__Task to carry out__: Within the records, say how many lines include the word "realitního"; the answer should be the number and no more.

[Data for review Boundary: Start]

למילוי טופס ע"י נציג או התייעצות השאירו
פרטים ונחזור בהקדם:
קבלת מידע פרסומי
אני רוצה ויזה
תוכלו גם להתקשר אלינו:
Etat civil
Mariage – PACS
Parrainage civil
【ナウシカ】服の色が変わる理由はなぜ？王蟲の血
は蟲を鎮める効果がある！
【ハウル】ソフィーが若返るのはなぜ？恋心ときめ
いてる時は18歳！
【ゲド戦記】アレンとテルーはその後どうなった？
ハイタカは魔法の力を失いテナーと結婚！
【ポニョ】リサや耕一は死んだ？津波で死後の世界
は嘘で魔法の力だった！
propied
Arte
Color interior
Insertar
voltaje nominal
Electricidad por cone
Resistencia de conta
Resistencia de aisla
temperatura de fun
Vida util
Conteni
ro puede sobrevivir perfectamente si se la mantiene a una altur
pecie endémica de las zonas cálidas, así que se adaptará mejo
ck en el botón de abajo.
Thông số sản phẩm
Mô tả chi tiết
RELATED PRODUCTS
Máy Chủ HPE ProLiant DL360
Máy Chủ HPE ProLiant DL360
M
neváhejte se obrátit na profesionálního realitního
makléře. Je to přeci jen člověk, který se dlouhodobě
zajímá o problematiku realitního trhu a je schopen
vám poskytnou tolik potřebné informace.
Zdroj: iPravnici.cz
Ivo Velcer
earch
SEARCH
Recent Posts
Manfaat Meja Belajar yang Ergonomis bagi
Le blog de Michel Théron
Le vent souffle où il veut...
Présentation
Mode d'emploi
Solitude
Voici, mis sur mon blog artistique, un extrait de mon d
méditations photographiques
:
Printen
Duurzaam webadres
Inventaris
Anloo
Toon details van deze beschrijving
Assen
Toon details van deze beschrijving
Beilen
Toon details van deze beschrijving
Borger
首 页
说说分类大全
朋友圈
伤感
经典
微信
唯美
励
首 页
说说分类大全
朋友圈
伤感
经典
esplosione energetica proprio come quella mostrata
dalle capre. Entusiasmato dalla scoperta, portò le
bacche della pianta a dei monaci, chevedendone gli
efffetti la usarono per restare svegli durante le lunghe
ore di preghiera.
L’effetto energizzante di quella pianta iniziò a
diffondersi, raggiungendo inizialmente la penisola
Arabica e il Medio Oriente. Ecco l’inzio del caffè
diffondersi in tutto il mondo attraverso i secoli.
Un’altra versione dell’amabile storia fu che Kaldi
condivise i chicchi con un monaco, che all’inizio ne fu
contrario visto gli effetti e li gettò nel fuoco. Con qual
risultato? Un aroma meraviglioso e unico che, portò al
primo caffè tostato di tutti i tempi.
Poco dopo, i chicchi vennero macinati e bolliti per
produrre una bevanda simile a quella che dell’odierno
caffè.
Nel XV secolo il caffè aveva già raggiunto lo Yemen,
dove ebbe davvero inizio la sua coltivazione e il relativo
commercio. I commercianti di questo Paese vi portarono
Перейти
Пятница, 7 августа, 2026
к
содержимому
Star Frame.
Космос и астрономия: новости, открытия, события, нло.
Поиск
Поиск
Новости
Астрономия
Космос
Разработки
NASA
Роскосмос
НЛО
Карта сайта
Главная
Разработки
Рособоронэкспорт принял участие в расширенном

[Data for review Boundary: End]

__Result for this task__: 2